Call 911 immediately if anyone is injured or if the vehicles can't be moved safely off the roadway. Stay at the scene — leaving the scene of an accident with injuries is a crime under New York Vehicle and Traffic Law §600. Exchange license, registration, and insurance information with every other driver involved. Take photographs of every vehicle, the position of the vehicles before they're moved, all license plates, the road surface, traffic signs, and any visible injuries. Get the names and phone numbers of every witness — police often won't capture bystander witnesses on their own. Seek medical attention within 24 hours even if you feel fine; soft-tissue injuries and concussions can take a day or two to present, and a delayed medical visit weakens an injury claim. In Nassau County, NCPD responds outside of incorporated villages. In Suffolk County, SCPD covers the five western towns; East End towns have their own forces. New York State Police Troop L responds to accidents on state highways across both counties.

How long do I have to file a no-fault claim in New York?

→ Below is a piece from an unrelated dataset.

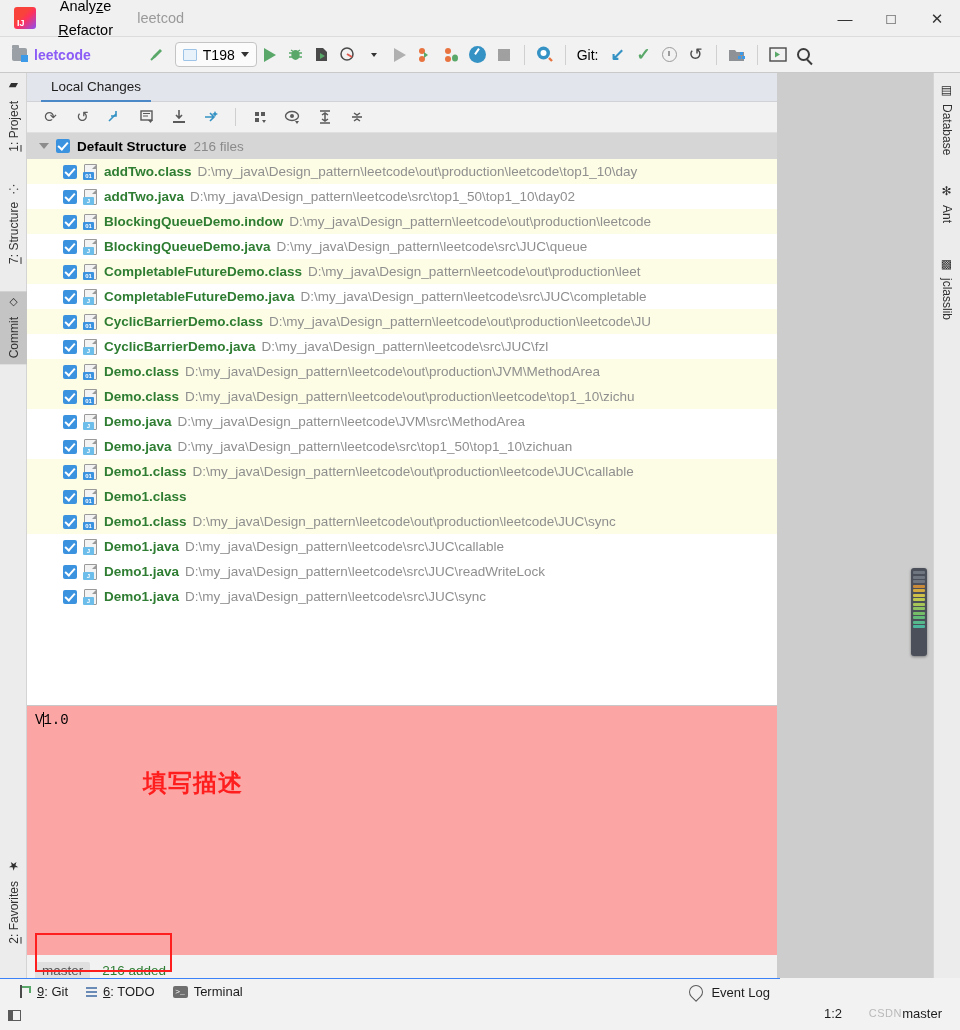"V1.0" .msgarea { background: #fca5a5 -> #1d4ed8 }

Thirty days. New York Insurance Law §5102 requires you to file a Personal Injury Protection (PIP/no-fault) application with the insurer of the vehicle you were in (or, if you were a pedestrian or cyclist, with the insurer of the striking vehicle) within 30 days of the accident. Missing the 30-day deadline can void your no-fault benefits — that's up to $50,000 in medical bills and 80% of lost wages (capped at $2,000/month) per injured person. The form is the NF-2 application; your insurance carrier provides it on request. New York no-fault is a true PIP system: it pays regardless of who caused the crash.

How long do I have to sue after a Long Island car accident?

Three years from the date of the accident for personal injury claims under CPLR §214(5). Wrongful death claims have a two-year deadline under EPTL §5-4.1. If a government entity is involved (a county vehicle, a road defect on a state highway, a defective traffic signal, a county bus), you must file a Notice of Claim within 90 days under General Municipal Law §50-e — that's a non-negotiable jurisdictional deadline, and missing it usually bars the claim entirely. Property-damage-only claims have the same three-year clock. The clock starts on the day of the accident, not the day you discover the full extent of an injury.

How do I get a copy of the police accident report?

If local police responded to the scene, the report is filed under an MV-104A form. In New York State, you can request a copy through the DMV at https://dmv.ny.gov/vehicle-safety/get-copy-accident-report (roughly $7 online, $10 by mail) once the responding agency has uploaded it to the state system, which usually takes 5-10 business days. NCPD and SCPD also have their own direct-request processes through the precinct that responded. If you weren't injured but the property damage exceeded $1,000, New York VTL §605 requires you (the driver) to file your own MV-104 report with the DMV within 10 days regardless of whether police responded.

How dangerous is Wantagh Stpkwy near Wantagh?

Long Island Traffic tracks every reported incident on this road across both counties — see the road profile page for the multi-year accident count, severity distribution, and the specific intersections that show repeated incident clusters. Suffolk and Nassau county roads with chronic problems are reviewed by their respective DOTs on a multi-year cadence; persistent issues are sometimes addressed with new signal phasing, lane-narrowing treatments, or — in extreme cases — a Vision Zero engineering response. Daily incident updates flow into our live-events feed every fifteen minutes.

Disclaimer: Incident information on this page is compiled from public sources including police reports, traffic agencies, and news outlets. It is provided for informational purposes only and may not reflect the most current status of this incident. Do not rely on this information for legal, insurance, or emergency decisions. For emergencies, call 911.